Inside the re-created den, which included ephemera from Weems’ own family history, readers were able to flip through early LIFE publications, watch archival footage, or review the artist’s Encyclopedia of Violence, whose tomes ranged from “Wars, Wars and More Wars” to “The History of Violence and Corruption,” and which also encompassed ecological calamity and domestic abuse. Participants were also given the option of playing two video games, one on the moral implications of violence, the other Fortnight which has no consequence whatsoever. “I wanted to be able to see the kinds of choices people made,” Weems said, “Since violence, and how you decide to participate in it, is a choice—it’s always a choice.”
Seen through the framework of the film, which Weems hopes to bring to larger audiences, the current rise of alt-right ideology, mass shootings, and proto-fascism seems inevitable, given America’s many growing pains. Unpacking the violence of the ‘60s allows us to speak more profoundly to the moment.
“All the parameters were set in place years ago,” says Weems. “This ongoing, systematic way in which people are terrorized is reflected in what we’re experiencing now.” She believes that we’re witnessing the “heaving” of a cultural moment—that the build-up to Donald Trump started in the ‘60s, as those within institutions of power recognized that the country was undergoing a massive demographic shift.
If it sounds daunting or alarmist, Weems is unafraid. “I’m exhilarated by Trump being in the White House. It lets me know exactly where we are in the country; it tells me how people are thinking, how they’re feeling. It allows us to see that this moment is so glaring, there’s no way that we can avoid it any longer. Now, for the first time in my lifetime, I’m having conversations with all kinds of people across the divide. We can’t deny where the country is. That’s what Trump has done.” Weems asks viewers, in this clarifying moment, if they will stand to resist, or acquiesce: “Are you an accomplice in your victimization by remaining silent?”
Though the installation was forced to close early due to zoning issues, Weems hopes to build on this project and bring aspects of it to the Armory Show this spring.
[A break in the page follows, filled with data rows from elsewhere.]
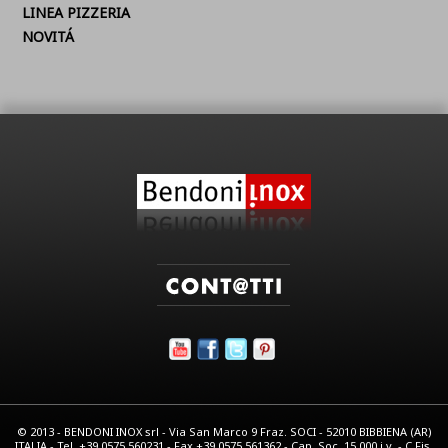
LINEA PIZZERIA
NOVITÁ
© 2013 - BENDONI INOX srl - Via San Marco 9 Fraz. SOCI - 52010 BIBBIENA (AR)
ITALIA - Tel. +39.0575.560231 - Fax +39.0575.561362 - Cap. Soc. 15.000 i.v. - C.Fis.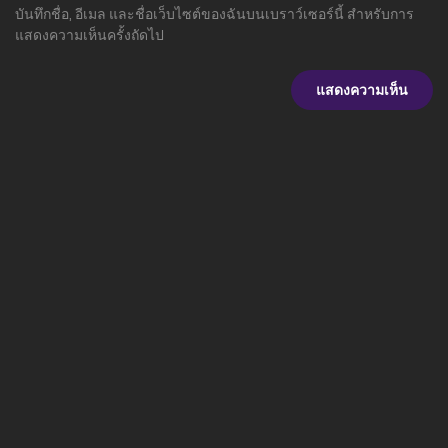
บันทึกชื่อ, อีเมล และชื่อเว็บไซต์ของฉันบนเบราว์เซอร์นี้ สำหรับการ
แสดงความเห็นครั้งถัดไป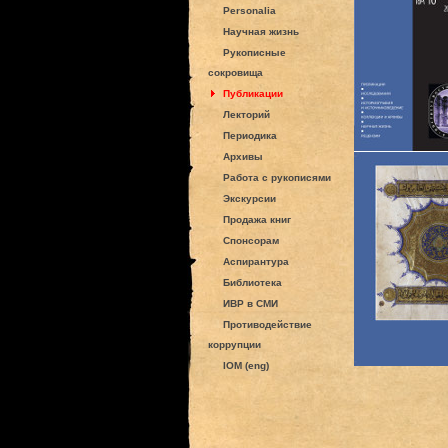
Personalia
Научная жизнь
Рукописные
сокровища
Публикации
Лекторий
Периодика
Архивы
Работа с рукописями
Экскурсии
Продажа книг
Спонсорам
Аспирантура
Библиотека
ИВР в СМИ
Противодействие
коррупции
IOM (eng)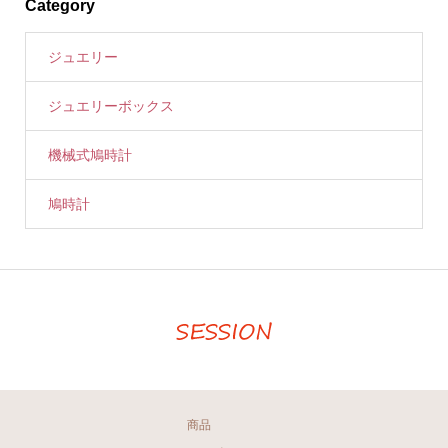
Category
ジュエリー
ジュエリーボックス
機械式鳩時計
鳩時計
商品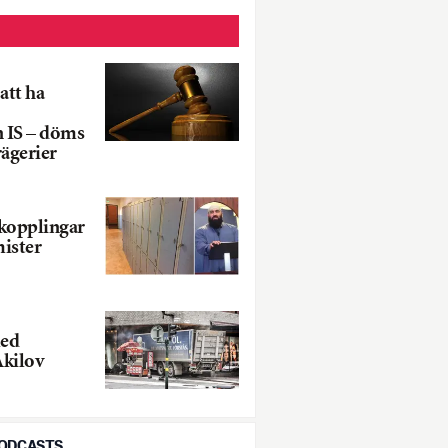
att ha
n IS – döms
rägerier
kopplingar
mister
med
Akilov
PODCASTS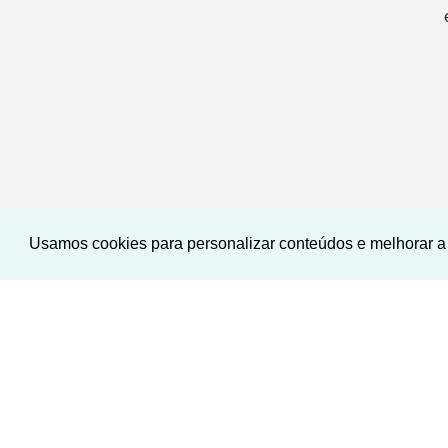
Usamos cookies para personalizar conteúdos e melhorar a 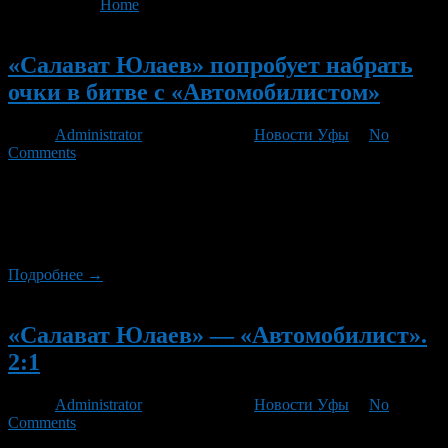
You are here:
Home
>
'Автомобилист'
Новый
«Салават Юлаев» попробует набрать
очки в битве с «Автомобилистом»
Автор
Administrator
/ 21.01.2013 /
Новости Уфы
/
No
Comments
В понедельник, 21 января, уфимский «Салават Юлаев»
завершает свое «уральское турне-2013» в рамках чемпионата
Континентальной хоккейной лиги. В Екатеринбурге уфимцы
встретятся с аутсайдером первенства «Автомобилистом».
Подробнее →
Новый
«Салават Юлаев» — «Автомобилист».
2:1
Автор
Administrator
/ 24.09.2012 /
Новости Уфы
/
No
Comments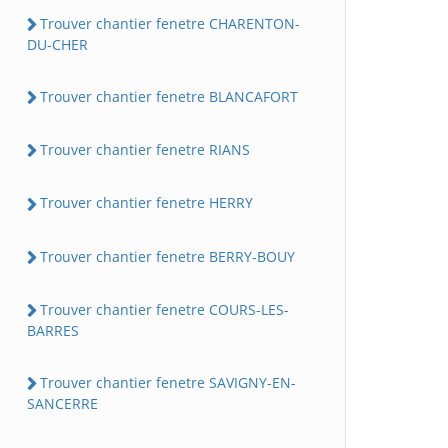
Trouver chantier fenetre CHARENTON-
DU-CHER
Trouver chantier fenetre BLANCAFORT
Trouver chantier fenetre RIANS
Trouver chantier fenetre HERRY
Trouver chantier fenetre BERRY-BOUY
Trouver chantier fenetre COURS-LES-
BARRES
Trouver chantier fenetre SAVIGNY-EN-
SANCERRE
In the run-up to the midterms, she also worked with the For Freedoms project to get out the vote, exhorting the public to reject complacency, and placing billboards across the country calling for action. “We’ve been through worse, lived through worse. This is just a blip in history, and the arc of history is long. We will endure and learn great lessons. Part of that is, ‘What is America now?’ Against all of our hopes, what is it?” Beginning with that truth, she believes, we can better navigate our future.
A major exhibition of the artist’s work, “Carrie Mae Weems: Strategies of Engagement,” is currently on view in the Daley Family and Monan Galleries (September 10–December 13, 2018), McMullen Museum of Art, Boston College.
“Duration: Passage, Persistence, Survival” is on view through December 23, 2018, at Cornell University.
The 3rd annual Cornell Council of the Arts 2018 Biennale is curated by CCA Director Timothy Murray. Featuring: Carrie Mae Weems, Xu Bing, Ni’Ja Whitson, Richard Lin, Ruby Chishti and 18 installations and performances across the Cornell campus, Ithaca, New York.